Ricardo Preto: "Continuo tão experimentalista como antes"
Criador português que produz mais de 22 toneladas de roupa por estação para o mercado asiático
Ricardo Preto fez desfilar a sua coleção Outono/Inverno 2017/18 na Moda Lisboa esta sexta-feira, perante uma casa cheia. O criador português que produz mais de 22 toneladas de roupa por estação para o mercado asiático, não pensa em mudar de semana de moda. Diz que se identifica com a estrutura da Moda Lisboa e afirma: "Foi aqui que eu comecei e devo muito à moda Lisboa.

Está mais romântico?
Não eu sempre fui um homem romântico.
Mas houve uma época que usavas materiais mais experimentais, como o neoperene?
Esta coleção é o consolidar do meu ADN, é uma segurança que a idade nos traz e que a experiência nos traz. Continuo tão experimentalista como antes.

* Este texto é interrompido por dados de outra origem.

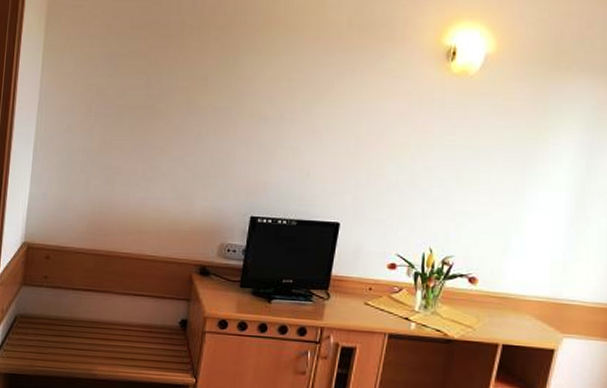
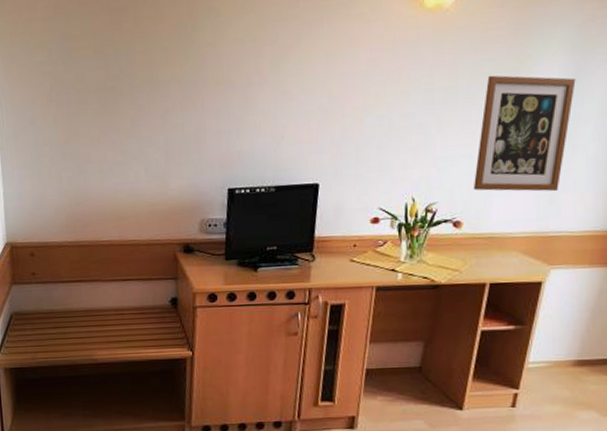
wall art: none [489,141,590,259] -> present [473,75,576,192]

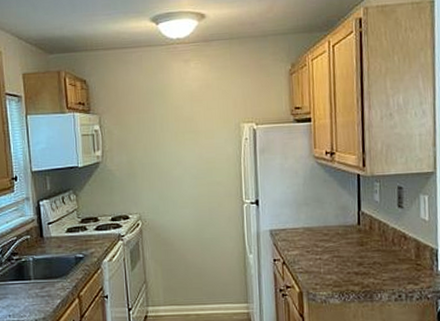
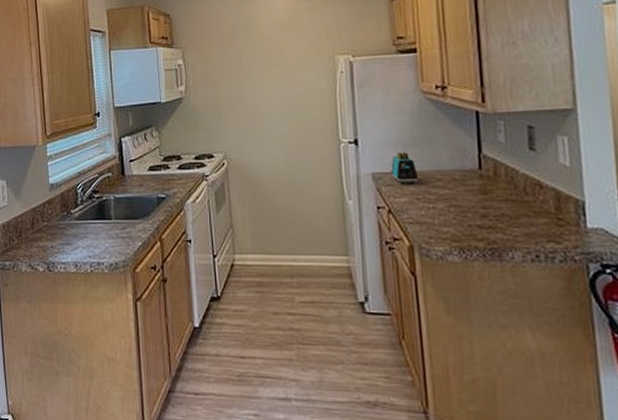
toaster: none [286,211,309,240] -> present [391,152,419,185]

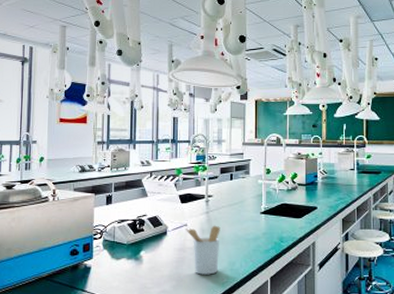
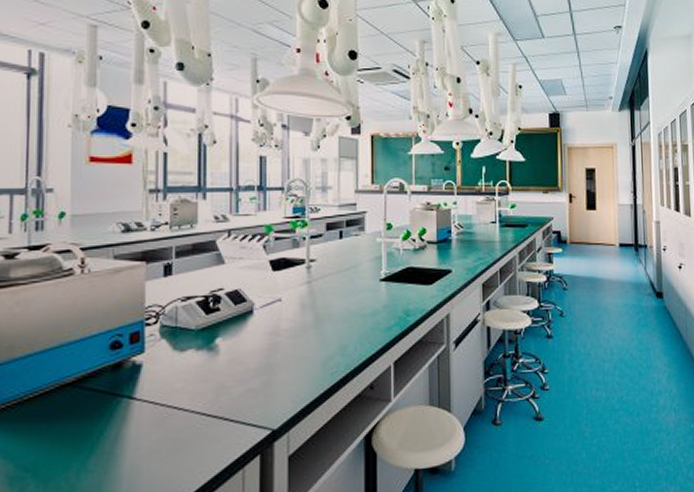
utensil holder: present [185,225,220,275] -> none [278,298,327,365]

Se calhar um pouco mais expressivo, mais delicado, não tão efusivo.

Mas apresenta detalhes como as saias rodadas. É uma coleção mais feminina?
É. E ao mesmo tempo mais masculina por causa do tailor. Tem muito de alfaiataria. Tem tudo para ser uma coleção mais masculina.

Por causa dos casacos?
Por causa dos casacos, das calças direitas, por causa deste tipo de estrutura.

Qual é a mulher em que pensa sempre que cria uma coleção?
Mulheres fortes, inteligentes, que também são mães. O que gosto de passar e acho que neste essa mensagem passa muito bem é que são mulheres fortes, mulheres de coragem.

Como organiza as coleções?
Começa com black and white e com alguns apontamentos de cor. Depois passo para um grupo que é um misto de neutros e tons fortes e termino com os escuros. É uma paleta muito bonita, estou muito confiante, e foi uma paleta muito bem aceite pelos meus clientes. Já foi apresentada aos buyers e foi muito bem aceite. Agora venho à Moda Lisboa mostrar ao público.

A componente do espetáculo que um desfile de moda encerra é importante para si?
O meu principal objetivo é vestir uma mulher e fazer com que ela se sinta segura e bonita. Em catwalk tento pensar uma mensagem. Esta mistura de tecidos de grande qualidade, de tailor, esta paleta de cores e o contraponto com peças extralarge e quase em coisas mais rudes tem como intenção passar essa mensagem de mulheres fortes.

Está a trabalhar nesta altura também para um grupo filipino. Como é que encara essa experiência?
Continuo a viver cá mas estou a colaborar com um grupo de confeção s das Filipinas e está a ser genial. Em Portugal funciono por ateliê, tenho as minhas clientes, com um. Na Ásia tenho um investidor e por isso faço 11 toneladas por estação por marca. Tenho duas marcas. Uma que se chama Ricardo Preto e a U by Ricardo Preto for Rustan"s Men and Woman que vendo em exclusivo em cinco grandes department stores (armazéns) e vinte e tal pontos de venda.

Há diferenças na criação para o mercado asiático e o nacional?
Não. É como a comida, como a imagem. Existe uma globalização. O cliente das Filipinas ou de Hong Kong não é diferente dos de Portugal. Sempre achei que produzir só para Portugal é um erro. O cliente é global.